» YOUR ASSIGNMENT
Please copy out the entries below exactly, beginning with the line that contains "getation. Highly poisonous when consumed." and ending with the line that contains "began lifting and", and include nothing outside that span.

--

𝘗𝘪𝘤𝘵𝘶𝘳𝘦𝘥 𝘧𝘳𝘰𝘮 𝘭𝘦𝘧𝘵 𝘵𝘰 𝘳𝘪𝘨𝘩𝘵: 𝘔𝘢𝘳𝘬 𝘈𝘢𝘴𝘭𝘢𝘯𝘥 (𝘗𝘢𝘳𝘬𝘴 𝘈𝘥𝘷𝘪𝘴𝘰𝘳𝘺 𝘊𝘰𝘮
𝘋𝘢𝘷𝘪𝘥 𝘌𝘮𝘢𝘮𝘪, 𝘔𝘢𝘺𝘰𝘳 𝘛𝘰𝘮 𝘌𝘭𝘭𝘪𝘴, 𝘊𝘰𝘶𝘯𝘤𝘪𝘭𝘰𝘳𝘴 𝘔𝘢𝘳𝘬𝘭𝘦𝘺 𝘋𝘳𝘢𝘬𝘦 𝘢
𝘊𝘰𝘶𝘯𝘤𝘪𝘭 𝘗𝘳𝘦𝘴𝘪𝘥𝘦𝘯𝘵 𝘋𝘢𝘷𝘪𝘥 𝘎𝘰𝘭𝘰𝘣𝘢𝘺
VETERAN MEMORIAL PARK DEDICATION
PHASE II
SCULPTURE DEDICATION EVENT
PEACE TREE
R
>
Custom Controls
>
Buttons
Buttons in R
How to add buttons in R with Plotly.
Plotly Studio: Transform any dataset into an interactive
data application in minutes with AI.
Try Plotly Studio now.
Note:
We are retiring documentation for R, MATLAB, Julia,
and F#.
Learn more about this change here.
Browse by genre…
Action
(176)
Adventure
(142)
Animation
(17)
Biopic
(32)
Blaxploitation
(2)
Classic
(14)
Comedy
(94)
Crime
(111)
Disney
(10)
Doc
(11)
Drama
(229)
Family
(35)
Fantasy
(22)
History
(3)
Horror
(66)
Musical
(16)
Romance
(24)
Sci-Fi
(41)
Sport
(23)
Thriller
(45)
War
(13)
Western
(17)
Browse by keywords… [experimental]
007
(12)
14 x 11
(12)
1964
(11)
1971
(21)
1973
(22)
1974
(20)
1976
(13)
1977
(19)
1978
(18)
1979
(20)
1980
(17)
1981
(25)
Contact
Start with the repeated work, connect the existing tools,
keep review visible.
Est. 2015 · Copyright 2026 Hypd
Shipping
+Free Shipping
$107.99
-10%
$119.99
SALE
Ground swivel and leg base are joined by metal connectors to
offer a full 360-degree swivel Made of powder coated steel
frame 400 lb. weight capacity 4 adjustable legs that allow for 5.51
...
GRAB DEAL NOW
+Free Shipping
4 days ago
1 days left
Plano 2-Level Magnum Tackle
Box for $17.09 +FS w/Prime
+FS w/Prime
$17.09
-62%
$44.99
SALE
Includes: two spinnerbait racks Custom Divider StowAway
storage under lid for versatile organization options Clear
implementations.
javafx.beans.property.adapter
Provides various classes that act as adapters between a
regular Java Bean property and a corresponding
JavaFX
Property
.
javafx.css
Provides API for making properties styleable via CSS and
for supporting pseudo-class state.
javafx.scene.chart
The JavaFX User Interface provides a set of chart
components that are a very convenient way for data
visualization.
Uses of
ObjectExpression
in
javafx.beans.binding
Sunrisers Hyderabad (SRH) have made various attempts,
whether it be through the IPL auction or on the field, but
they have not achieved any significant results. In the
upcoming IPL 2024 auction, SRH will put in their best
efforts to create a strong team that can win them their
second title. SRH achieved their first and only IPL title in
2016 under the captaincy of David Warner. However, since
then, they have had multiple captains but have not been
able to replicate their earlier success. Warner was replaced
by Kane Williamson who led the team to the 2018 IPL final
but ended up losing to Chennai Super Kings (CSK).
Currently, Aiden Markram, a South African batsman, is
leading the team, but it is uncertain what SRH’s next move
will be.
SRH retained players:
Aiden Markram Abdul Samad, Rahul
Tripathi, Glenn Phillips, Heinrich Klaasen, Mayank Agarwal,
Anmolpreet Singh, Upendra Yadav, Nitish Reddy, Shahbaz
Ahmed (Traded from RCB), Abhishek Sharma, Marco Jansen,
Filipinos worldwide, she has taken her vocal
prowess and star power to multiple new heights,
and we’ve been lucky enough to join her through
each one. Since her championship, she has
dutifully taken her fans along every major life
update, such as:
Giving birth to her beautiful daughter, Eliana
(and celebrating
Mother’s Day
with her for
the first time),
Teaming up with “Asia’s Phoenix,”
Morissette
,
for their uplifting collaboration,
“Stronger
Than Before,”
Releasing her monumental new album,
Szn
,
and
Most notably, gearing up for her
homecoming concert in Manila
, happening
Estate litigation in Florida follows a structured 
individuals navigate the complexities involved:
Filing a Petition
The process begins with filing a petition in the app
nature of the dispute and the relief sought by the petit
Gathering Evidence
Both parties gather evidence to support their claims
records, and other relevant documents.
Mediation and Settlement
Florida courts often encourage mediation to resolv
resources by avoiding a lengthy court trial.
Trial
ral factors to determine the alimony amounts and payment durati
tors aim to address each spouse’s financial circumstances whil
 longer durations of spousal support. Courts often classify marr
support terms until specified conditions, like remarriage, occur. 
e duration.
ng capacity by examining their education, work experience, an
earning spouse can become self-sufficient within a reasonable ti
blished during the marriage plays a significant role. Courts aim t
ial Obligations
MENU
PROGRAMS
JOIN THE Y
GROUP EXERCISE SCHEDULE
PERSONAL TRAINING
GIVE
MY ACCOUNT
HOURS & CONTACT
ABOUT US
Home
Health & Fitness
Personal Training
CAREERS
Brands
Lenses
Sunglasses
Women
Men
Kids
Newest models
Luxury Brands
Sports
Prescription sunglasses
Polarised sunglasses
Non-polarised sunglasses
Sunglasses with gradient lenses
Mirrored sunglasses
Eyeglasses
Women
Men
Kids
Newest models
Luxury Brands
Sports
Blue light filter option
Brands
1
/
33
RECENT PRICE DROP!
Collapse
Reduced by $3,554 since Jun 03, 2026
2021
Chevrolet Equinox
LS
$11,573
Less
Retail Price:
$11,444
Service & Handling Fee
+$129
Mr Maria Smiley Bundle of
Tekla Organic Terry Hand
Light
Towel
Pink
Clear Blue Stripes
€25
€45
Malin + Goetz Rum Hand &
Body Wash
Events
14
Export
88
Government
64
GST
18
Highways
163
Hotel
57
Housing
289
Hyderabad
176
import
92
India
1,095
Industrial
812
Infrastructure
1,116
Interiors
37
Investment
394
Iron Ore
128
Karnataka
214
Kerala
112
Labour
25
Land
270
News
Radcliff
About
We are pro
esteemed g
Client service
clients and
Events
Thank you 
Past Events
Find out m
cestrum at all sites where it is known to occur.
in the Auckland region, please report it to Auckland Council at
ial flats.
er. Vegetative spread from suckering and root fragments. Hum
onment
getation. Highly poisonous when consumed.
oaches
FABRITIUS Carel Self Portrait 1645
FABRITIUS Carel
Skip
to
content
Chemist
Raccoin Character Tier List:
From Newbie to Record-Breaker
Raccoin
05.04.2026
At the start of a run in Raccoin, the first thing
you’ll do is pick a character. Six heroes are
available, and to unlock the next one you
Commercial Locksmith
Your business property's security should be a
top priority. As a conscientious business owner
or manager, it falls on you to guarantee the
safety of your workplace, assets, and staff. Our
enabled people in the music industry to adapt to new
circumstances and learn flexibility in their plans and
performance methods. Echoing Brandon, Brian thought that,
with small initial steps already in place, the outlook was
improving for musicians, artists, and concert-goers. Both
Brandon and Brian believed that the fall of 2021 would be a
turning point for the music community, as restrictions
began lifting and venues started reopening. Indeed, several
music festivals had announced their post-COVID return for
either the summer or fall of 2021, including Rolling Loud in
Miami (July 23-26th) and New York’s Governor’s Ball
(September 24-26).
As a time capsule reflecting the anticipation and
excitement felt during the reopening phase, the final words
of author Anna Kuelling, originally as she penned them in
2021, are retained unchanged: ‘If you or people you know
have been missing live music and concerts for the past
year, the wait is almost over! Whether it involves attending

--

» SOLUTION TO THIS EXERCISE
getation. Highly poisonous when consumed.
oaches
FABRITIUS Carel Self Portrait 1645
FABRITIUS Carel
Skip
to
content
Chemist
Raccoin Character Tier List:
From Newbie to Record-Breaker
Raccoin
05.04.2026
At the start of a run in Raccoin, the first thing
you’ll do is pick a character. Six heroes are
available, and to unlock the next one you
Commercial Locksmith
Your business property's security should be a
top priority. As a conscientious business owner
or manager, it falls on you to guarantee the
safety of your workplace, assets, and staff. Our
enabled people in the music industry to adapt to new
circumstances and learn flexibility in their plans and
performance methods. Echoing Brandon, Brian thought that,
with small initial steps already in place, the outlook was
improving for musicians, artists, and concert-goers. Both
Brandon and Brian believed that the fall of 2021 would be a
turning point for the music community, as restrictions
began lifting and venues started reopening. Indeed, several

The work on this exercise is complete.